Apart from the pictures, every part of the records below gets retyped exactly.
═══ MATERIAL FOR THE TASK
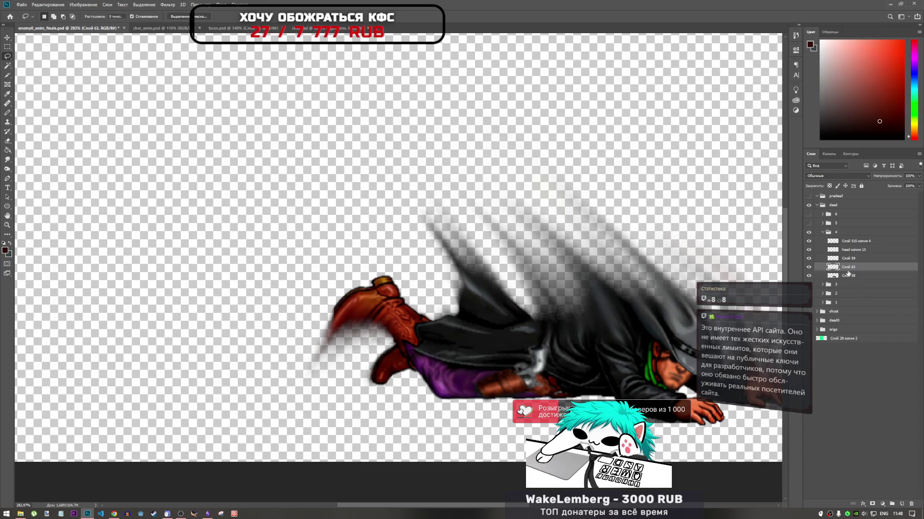
{"action": "left_click", "coordinate": [809, 258]}
{"action": "left_click", "coordinate": [809, 258]}
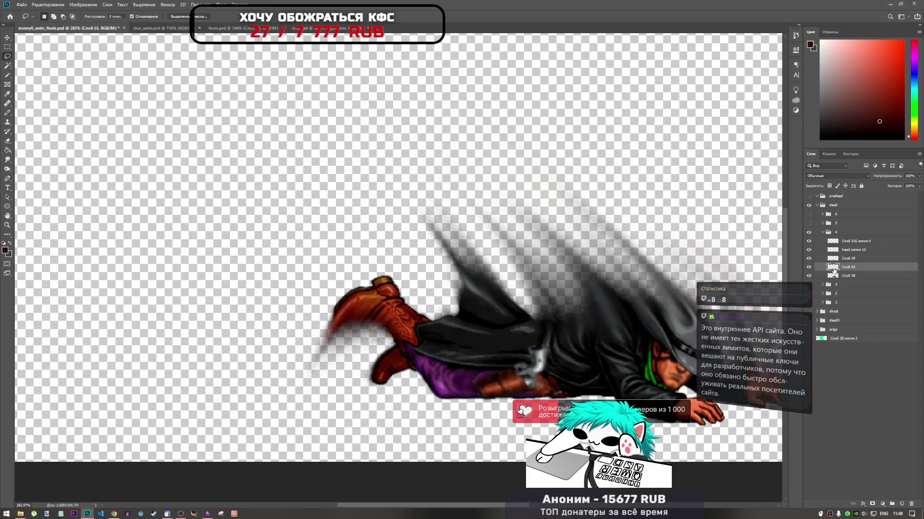
{"action": "left_click", "coordinate": [834, 260]}
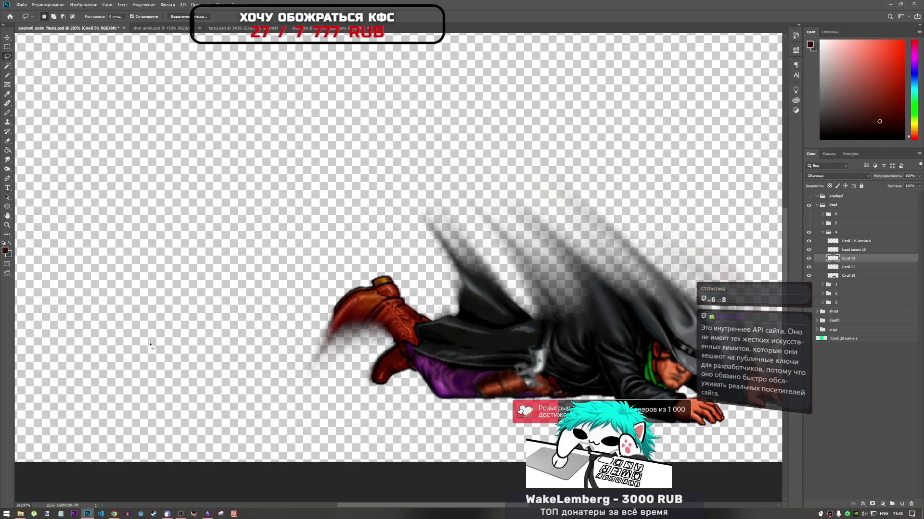
{"action": "left_click", "coordinate": [116, 514]}
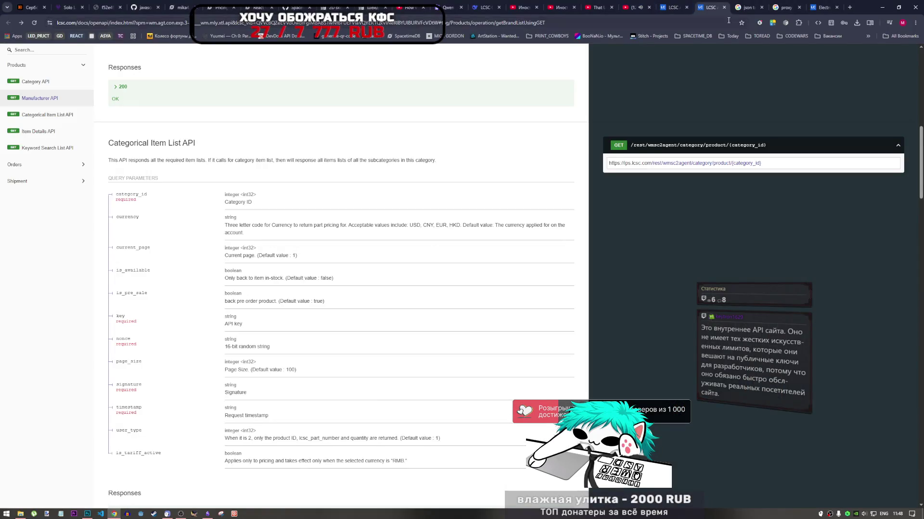
{"action": "left_click", "coordinate": [712, 7]}
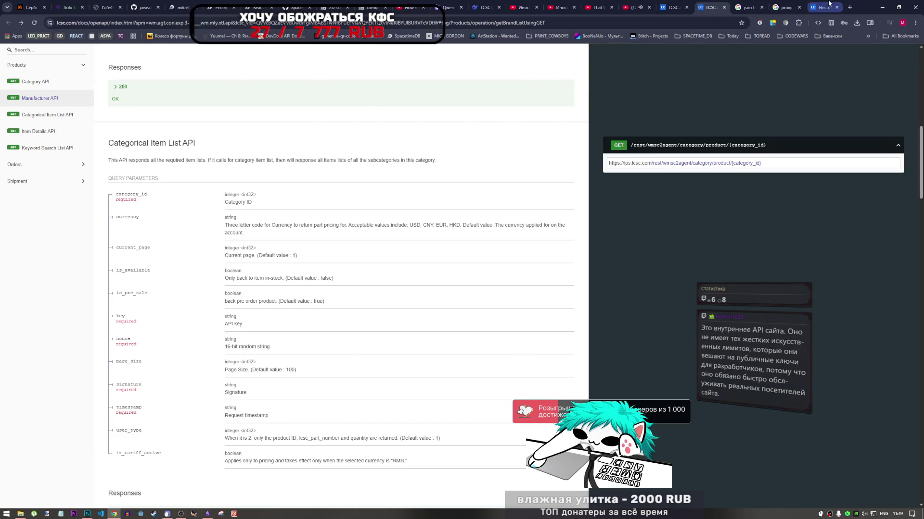
{"action": "left_click", "coordinate": [822, 7]}
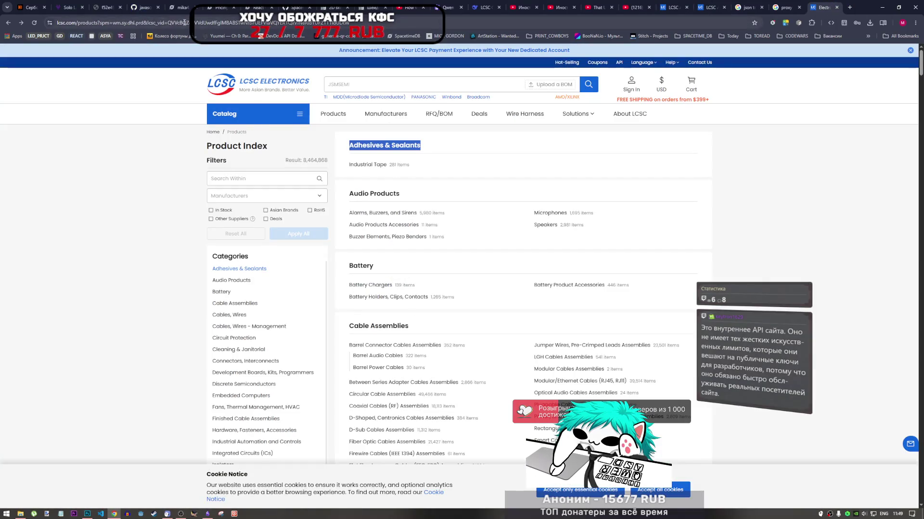
{"action": "left_click_drag", "start_coordinate": [370, 23], "coordinate": [57, 23]}
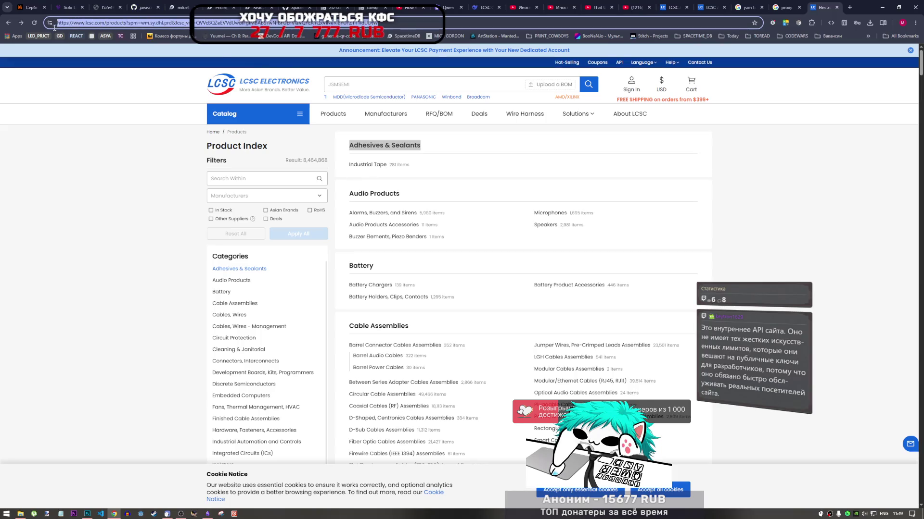
{"action": "left_click", "coordinate": [717, 180]}
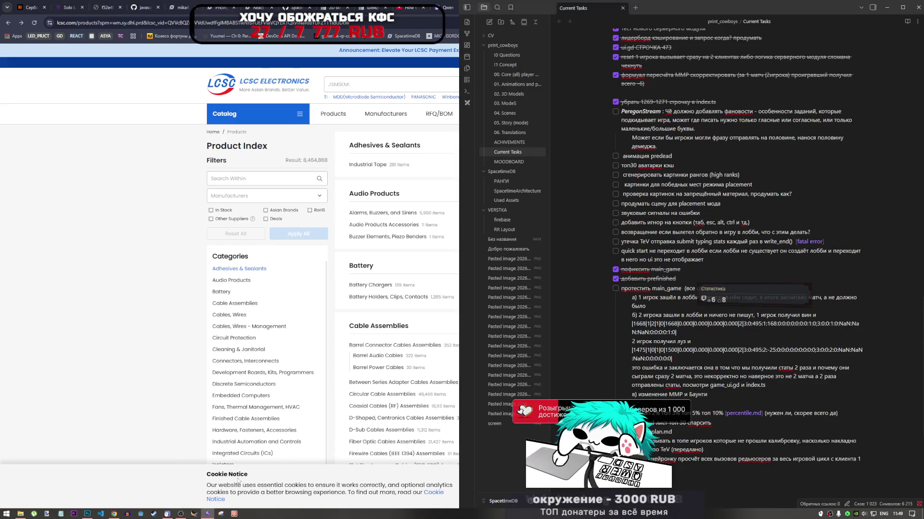
{"action": "left_click", "coordinate": [207, 513]}
{"action": "left_click", "coordinate": [207, 512]}
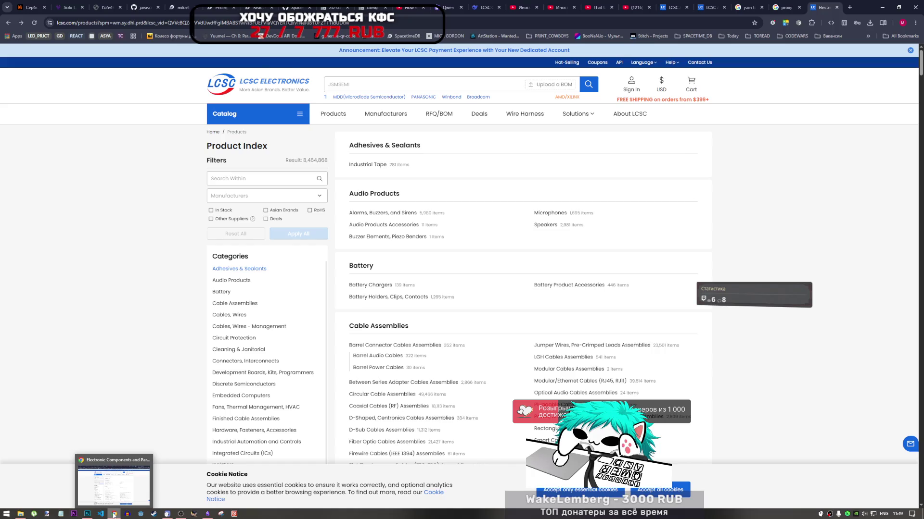
{"action": "left_click", "coordinate": [88, 514]}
══════
## SOLUTION FOR THIS EXERCISE
{"action": "left_click", "coordinate": [809, 258]}
{"action": "left_click", "coordinate": [809, 258]}
{"action": "left_click", "coordinate": [834, 260]}
{"action": "left_click", "coordinate": [116, 514]}
{"action": "left_click", "coordinate": [712, 7]}
{"action": "left_click", "coordinate": [822, 7]}
{"action": "left_click_drag", "start_coordinate": [370, 23], "coordinate": [57, 23]}
{"action": "left_click", "coordinate": [717, 180]}
{"action": "left_click", "coordinate": [207, 513]}
{"action": "left_click", "coordinate": [207, 512]}
{"action": "left_click", "coordinate": [88, 514]}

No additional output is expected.